▸ **Saved entries**:
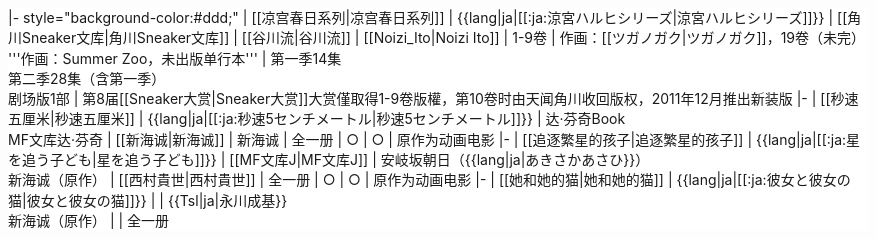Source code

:|- style="background-color:#ddd;"
| [[凉宫春日系列|凉宫春日系列]]
| {{lang|ja|[[:ja:涼宮ハルヒシリーズ|涼宮ハルヒシリーズ]]}}
| [[角川Sneaker文库|角川Sneaker文库]]
| [[谷川流|谷川流]]
| [[Noizi_Ito|Noizi Ito]]
| 1-9卷
| 作画：[[ツガノガク|ツガノガク]]，19卷（未完） <br /> '''作画：Summer Zoo，未出版单行本'''
| 第一季14集 <br /> 第二季28集（含第一季） <br /> 剧场版1部
| 第8届[[Sneaker大赏|Sneaker大赏]]大赏<ref>僅取得1-9卷版權，第10卷时由天闻角川收回版权，2011年12月推出新装版</ref>
|-
| [[秒速五厘米|秒速五厘米]]
| {{lang|ja|[[:ja:秒速5センチメートル|秒速5センチメートル]]}}
| 达·芬奇Book<br /> MF文库达·芬奇
| [[新海诚|新海诚]]
| 新海诚
| 全一册
| ○
| ○
| 原作为动画电影
|-
| [[追逐繁星的孩子|追逐繁星的孩子]]
| {{lang|ja|[[:ja:星を追う子ども|星を追う子ども]]}}
| [[MF文库J|MF文库J]]
| 安岐坂朝日（{{lang|ja|あきさかあさひ}}）<br /> 新海诚（原作）
| [[西村貴世|西村貴世]]
| 全一册
| ○
| ○
| 原作为动画电影
|-
| [[她和她的猫|她和她的猫]]
| {{lang|ja|[[:ja:彼女と彼女の猫|彼女と彼女の猫]]}}
| 
| {{Tsl|ja|永川成基}}<br /> 新海诚（原作）
| 
| 全一册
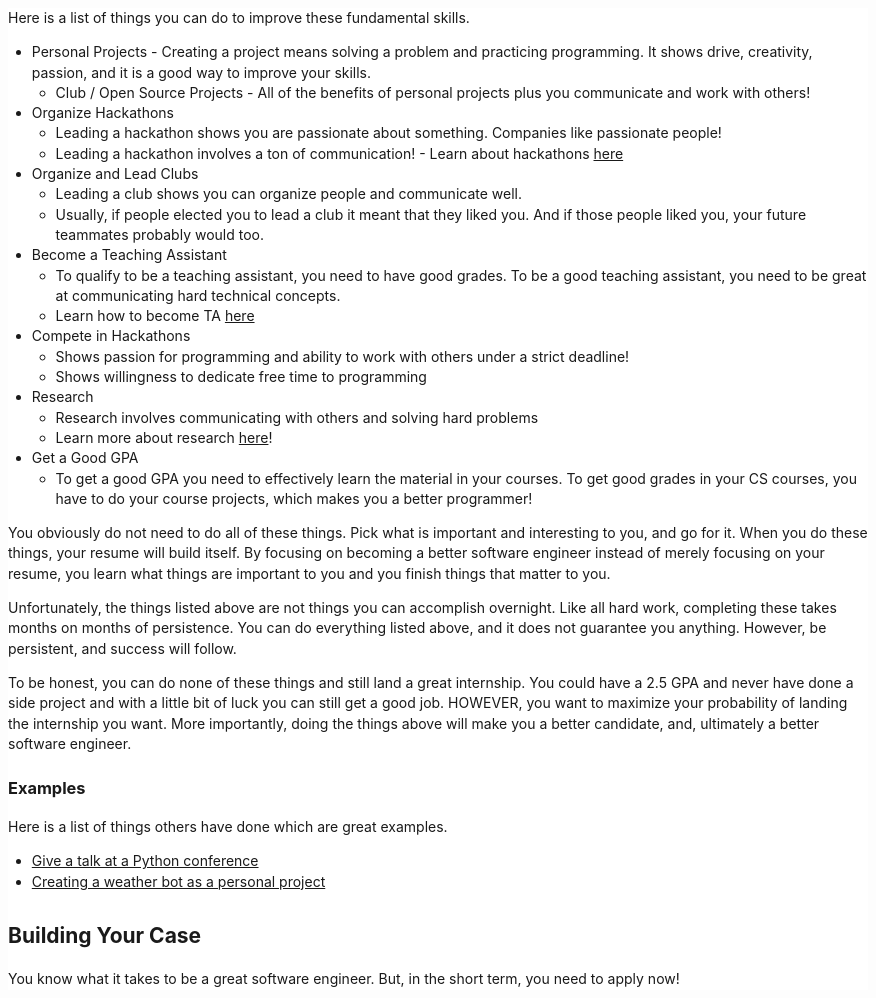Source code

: Here is a list of things you can do to improve these fundamental skills.

- Personal Projects - Creating a project means solving a problem and practicing programming. It shows drive, creativity, passion, and it is a good way to improve your skills.
  - Club / Open Source Projects - All of the benefits of personal projects plus you communicate and work with others!
- Organize Hackathons
  - Leading a hackathon shows you are passionate about something. Companies like passionate people!
  - Leading a hackathon involves a ton of communication! - Learn about hackathons [here](/skills/getting-started-with-x/hackathons)
- Organize and Lead Clubs
  - Leading a club shows you can organize people and communicate well.
  - Usually, if people elected you to lead a club it meant that they liked you. And if those people liked you, your future teammates probably would too.
- Become a Teaching Assistant
  - To qualify to be a teaching assistant, you need to have good grades. To be a good teaching assistant, you need to be great at communicating hard technical concepts.
  - Learn how to become TA [here](/academics/uta)
- Compete in Hackathons
  - Shows passion for programming and ability to work with others under a strict deadline!
  - Shows willingness to dedicate free time to programming
- Research
  - Research involves communicating with others and solving hard problems
  - Learn more about research [here](/academics/research)!
- Get a Good GPA
  - To get a good GPA you need to effectively learn the material in your courses. To get good grades in your CS courses, you have to do your course projects, which makes you a better programmer!

You obviously do not need to do all of these things. Pick what is important and interesting to you, and go for it. When you do these things, your resume will build itself. By focusing on becoming a better software engineer instead of merely focusing on your resume, you learn what things are important to you and you finish things that matter to you.

Unfortunately, the things listed above are not things you can accomplish overnight. Like all hard work, completing these takes months on months of persistence. You can do everything listed above, and it does not guarantee you anything. However, be persistent, and success will follow.

To be honest, you can do none of these things and still land a great internship. You could have a 2.5 GPA and never have done a side project and with a little bit of luck you can still get a good job. HOWEVER, you want to maximize your probability of landing the internship you want. More importantly, doing the things above will make you a better candidate, and, ultimately a better software engineer.

### Examples

Here is a list of things others have done which are great examples.

- [Give a talk at a Python conference](https://www.pyohio.org/2019/presentations/66)
- [Creating a weather bot as a personal project](https://github.com/Zmwang622/Weather-Bot)

## Building Your Case

You know what it takes to be a great software engineer. But, in the short term, you need to apply now!
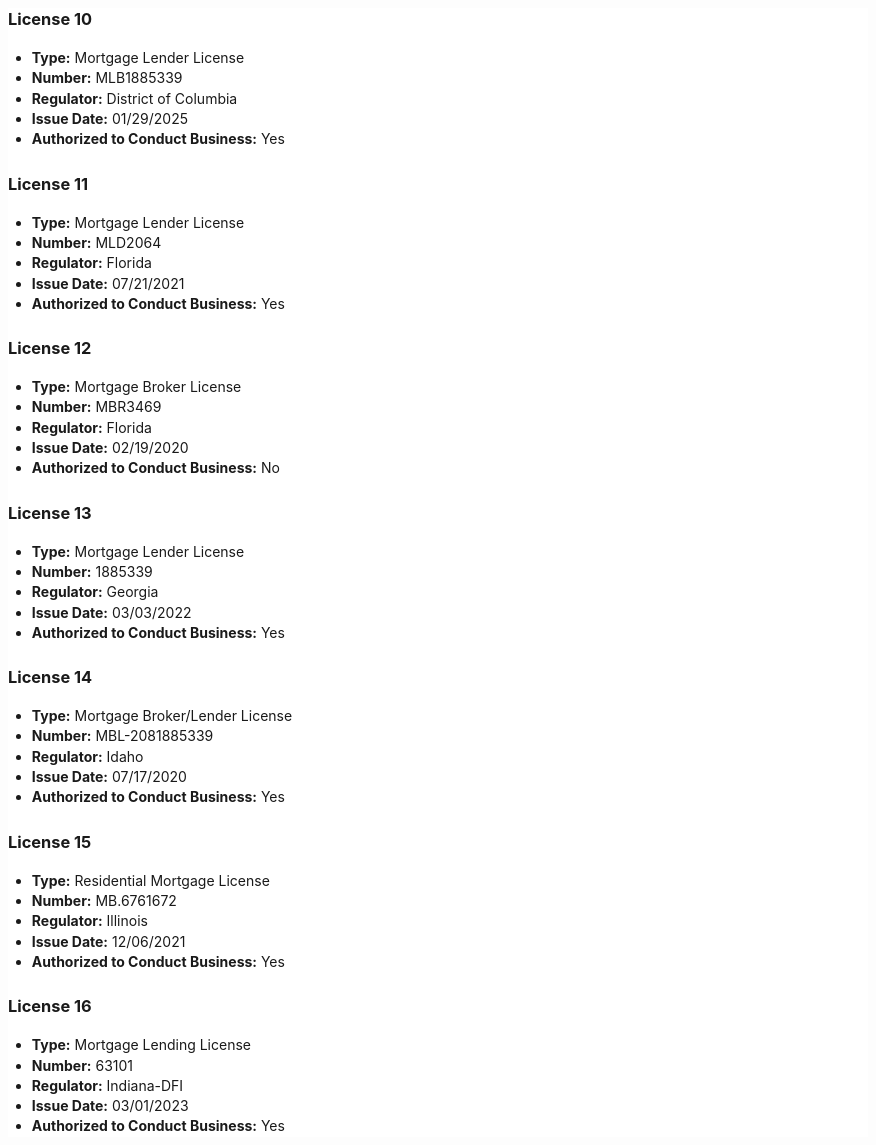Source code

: ### License 10
- **Type:** Mortgage Lender License
- **Number:** MLB1885339
- **Regulator:** District of Columbia
- **Issue Date:** 01/29/2025
- **Authorized to Conduct Business:** Yes

### License 11
- **Type:** Mortgage Lender License
- **Number:** MLD2064
- **Regulator:** Florida
- **Issue Date:** 07/21/2021
- **Authorized to Conduct Business:** Yes

### License 12
- **Type:** Mortgage Broker License
- **Number:** MBR3469
- **Regulator:** Florida
- **Issue Date:** 02/19/2020
- **Authorized to Conduct Business:** No

### License 13
- **Type:** Mortgage Lender License
- **Number:** 1885339
- **Regulator:** Georgia
- **Issue Date:** 03/03/2022
- **Authorized to Conduct Business:** Yes

### License 14
- **Type:** Mortgage Broker/Lender License
- **Number:** MBL-2081885339
- **Regulator:** Idaho
- **Issue Date:** 07/17/2020
- **Authorized to Conduct Business:** Yes

### License 15
- **Type:** Residential Mortgage License
- **Number:** MB.6761672
- **Regulator:** Illinois
- **Issue Date:** 12/06/2021
- **Authorized to Conduct Business:** Yes

### License 16
- **Type:** Mortgage Lending License
- **Number:** 63101
- **Regulator:** Indiana-DFI
- **Issue Date:** 03/01/2023
- **Authorized to Conduct Business:** Yes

▸ **Task item**: Copy the stretch of the records from the line containing "### License 12" through the line containing "- **Authorized to Conduct Business:** No", reproducing each line verbatim.

▸ **Solution to the problem**:
### License 12
- **Type:** Mortgage Broker License
- **Number:** MBR3469
- **Regulator:** Florida
- **Issue Date:** 02/19/2020
- **Authorized to Conduct Business:** No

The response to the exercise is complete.